Industrial wastewater is heavily contaminated with heavy metals such as copper and manganese. These can be a serious threat to human health as well as life on planet Earth. Metal tolerant microbes can act like micro-filters or factories capable of removing those harmful elements [58]. In this study, we characterized a metal tolerant yeast, and also explored its potential application in the removal of Mn(II) and Cu(II). Many yeast species have been used for heavy metal removal including Candida tropicalis, Pichia fermentans, Rhodotorula rubra, Pichia kudriavzevii, Candida guilliermondii, Saccharomyces cerevisiae, Rhodotorula calyptogenae [80–83]. It should be borne in mind that several of these species are opportunistic pathogens in humans. Even S. cerevisiae can infect immunocompromized individuals and large-scale bioremediation would involve the presence of high concentrations of these potentially dangerous microbes [84,85].

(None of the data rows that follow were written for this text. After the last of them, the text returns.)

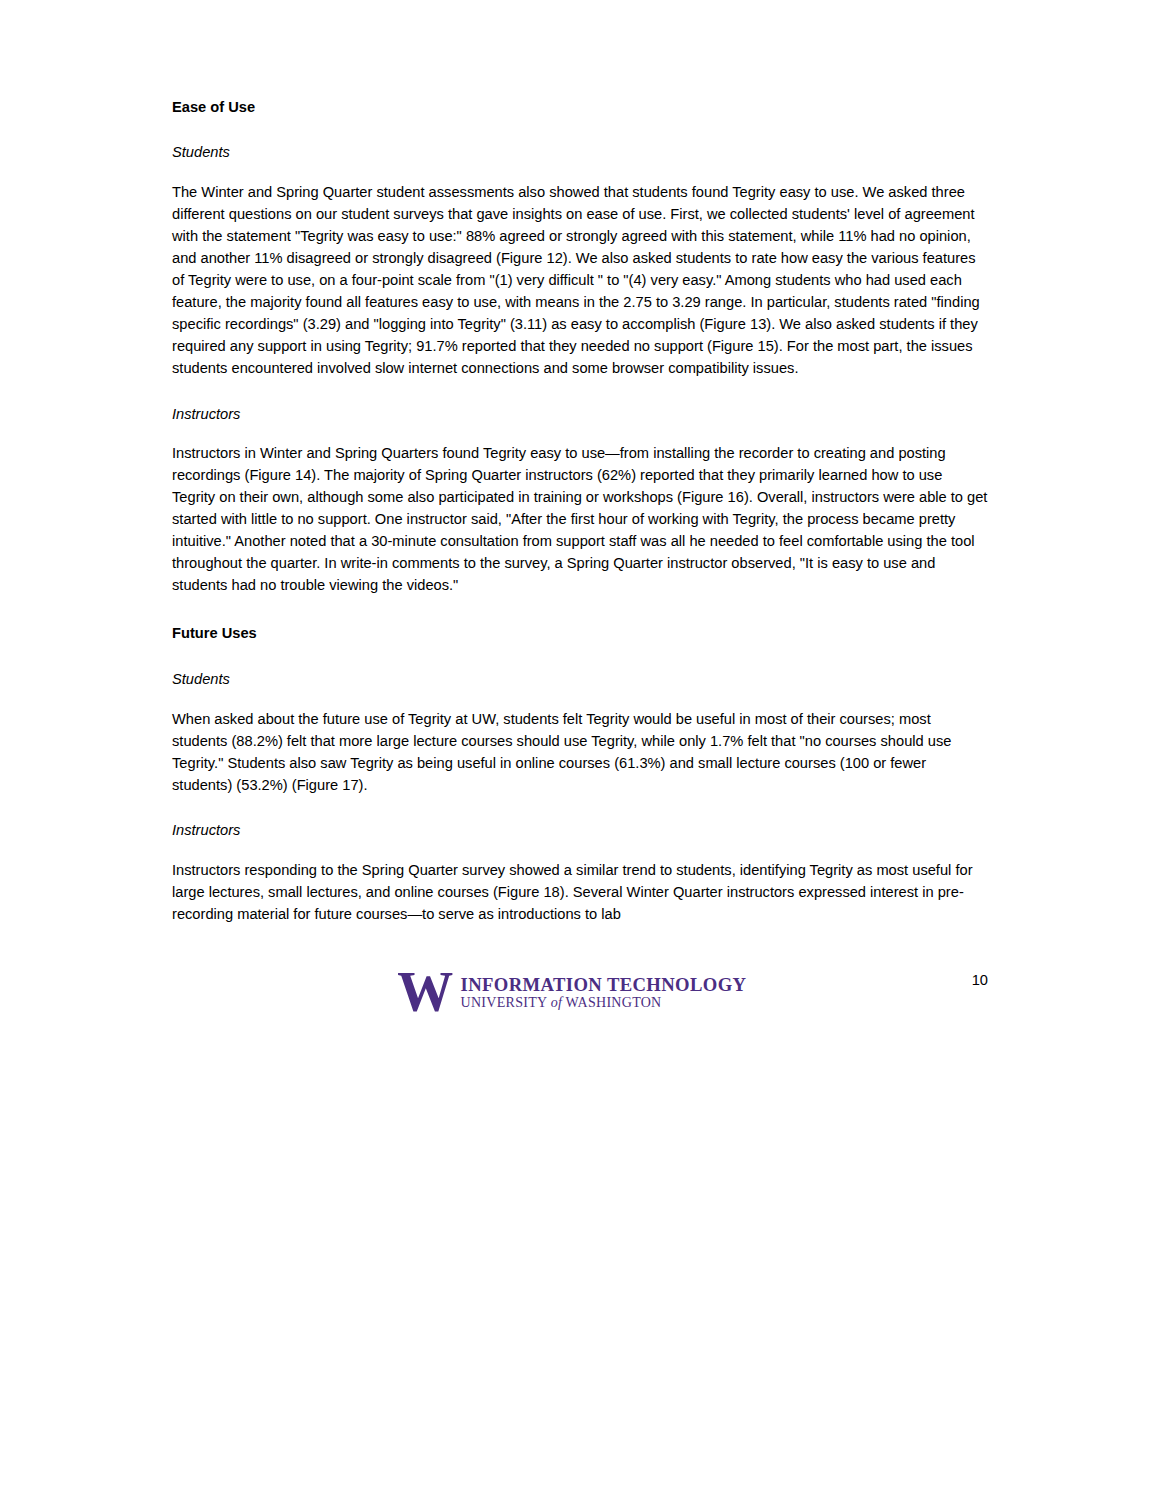Ease of Use
Students
The Winter and Spring Quarter student assessments also showed that students found Tegrity easy to use. We asked three different questions on our student surveys that gave insights on ease of use. First, we collected students' level of agreement with the statement "Tegrity was easy to use:" 88% agreed or strongly agreed with this statement, while 11% had no opinion, and another 11% disagreed or strongly disagreed (Figure 12). We also asked students to rate how easy the various features of Tegrity were to use, on a four-point scale from "(1) very difficult " to "(4) very easy." Among students who had used each feature, the majority found all features easy to use, with means in the 2.75 to 3.29 range. In particular, students rated "finding specific recordings" (3.29) and "logging into Tegrity" (3.11) as easy to accomplish (Figure 13). We also asked students if they required any support in using Tegrity; 91.7% reported that they needed no support (Figure 15). For the most part, the issues students encountered involved slow internet connections and some browser compatibility issues.
Instructors
Instructors in Winter and Spring Quarters found Tegrity easy to use—from installing the recorder to creating and posting recordings (Figure 14). The majority of Spring Quarter instructors (62%) reported that they primarily learned how to use Tegrity on their own, although some also participated in training or workshops (Figure 16). Overall, instructors were able to get started with little to no support. One instructor said, "After the first hour of working with Tegrity, the process became pretty intuitive." Another noted that a 30-minute consultation from support staff was all he needed to feel comfortable using the tool throughout the quarter. In write-in comments to the survey, a Spring Quarter instructor observed, "It is easy to use and students had no trouble viewing the videos."
Future Uses
Students
When asked about the future use of Tegrity at UW, students felt Tegrity would be useful in most of their courses; most students (88.2%) felt that more large lecture courses should use Tegrity, while only 1.7% felt that "no courses should use Tegrity." Students also saw Tegrity as being useful in online courses (61.3%) and small lecture courses (100 or fewer students) (53.2%) (Figure 17).
Instructors
Instructors responding to the Spring Quarter survey showed a similar trend to students, identifying Tegrity as most useful for large lectures, small lectures, and online courses (Figure 18). Several Winter Quarter instructors expressed interest in pre-recording material for future courses—to serve as introductions to lab
W
INFORMATION TECHNOLOGY
UNIVERSITY of WASHINGTON
10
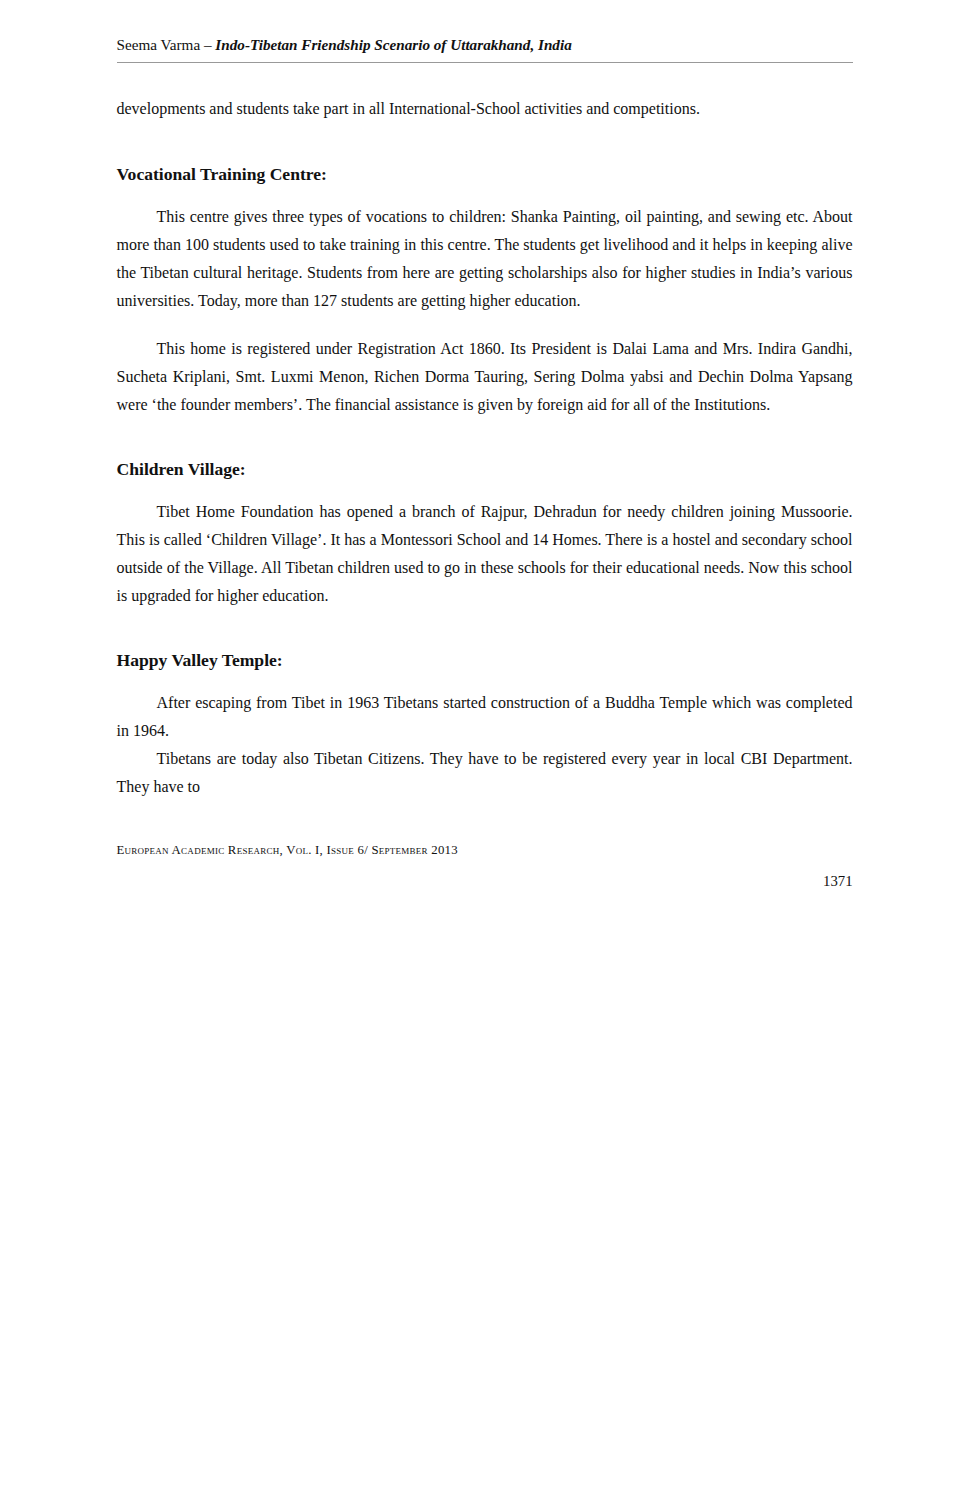Seema Varma – Indo-Tibetan Friendship Scenario of Uttarakhand, India
developments and students take part in all International-School activities and competitions.
Vocational Training Centre:
This centre gives three types of vocations to children: Shanka Painting, oil painting, and sewing etc. About more than 100 students used to take training in this centre. The students get livelihood and it helps in keeping alive the Tibetan cultural heritage. Students from here are getting scholarships also for higher studies in India’s various universities. Today, more than 127 students are getting higher education.
This home is registered under Registration Act 1860. Its President is Dalai Lama and Mrs. Indira Gandhi, Sucheta Kriplani, Smt. Luxmi Menon, Richen Dorma Tauring, Sering Dolma yabsi and Dechin Dolma Yapsang were ‘the founder members’. The financial assistance is given by foreign aid for all of the Institutions.
Children Village:
Tibet Home Foundation has opened a branch of Rajpur, Dehradun for needy children joining Mussoorie. This is called ‘Children Village’. It has a Montessori School and 14 Homes. There is a hostel and secondary school outside of the Village. All Tibetan children used to go in these schools for their educational needs. Now this school is upgraded for higher education.
Happy Valley Temple:
After escaping from Tibet in 1963 Tibetans started construction of a Buddha Temple which was completed in 1964.
Tibetans are today also Tibetan Citizens. They have to be registered every year in local CBI Department. They have to
European Academic Research, Vol. I, Issue 6/ September 2013 1371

This detailed examination of the Ni, Pb, As and Cd-tolerant yeast P. huenov extends its range of heavy metal tolerance (and removal) to include copper and manganese: two very common heavy metals in the wastewater from many common industrial processes. The species was capable of reducing heavy metals both in bioaccumulation and biosorption. The species has not been shown to be pathogenic in humans, reducing any risk associated with its use. The bioaccumulation characteristics of yeast P. huenov, which was highly tolerant of heavy metals and efficiently removed up to 96.5% of Mn(II) and 89.4% Cu(II) at initial metal concentrations 55 and 64 mg/L of Mn(II) and Cu(II), respectively. The initial pH greatly affected Mn(II) and Cu(II) uptake and maximum adsorption was observed at pH 6.0 and 5.0, respectively. Ideal temperature for maximum uptake capacities was determined at 30 °C for both bioaccumulation and biosorption. In particular, P. huenov biomass was ideal for removing Mn(II) and Cu(II) from aqueous solution in a short time with a high capacity of biosorption 27.79 mg/g and 26.6 mg/g over 60 min, respectively. There was good correlation between the experimental Mn(II) and Cu(II) removal efficiency (%) and the values predicted by the Langmuir isotherm model.

The results indicated that using P. huenov yeast cell for bioaccumulation of Mn(II) and Cu(II) was a viable option for removal of Mn(II) and Cu(II) ions and that the live cells were significantly more effective than using dead biosorbent. Live cells achieved 75.58% and 70.5% removal compared with 60.3% and 56.5% for dead biomass, beginning with initial metal concentrations of 110 mg/L Mn(II) and 128 mg/L Cu(II).

The results can be used to strategize future applications of P. huenov for heavy metal treatment in wastewater.

Funding Statement

This work was supported by Hue University under the Core Research Program, Grant No. [NCM.DHH2019.01] and Grant No. [NCM.DHH2020.13].

Disclosure statement

No potential conflict of interest was reported by the author(s).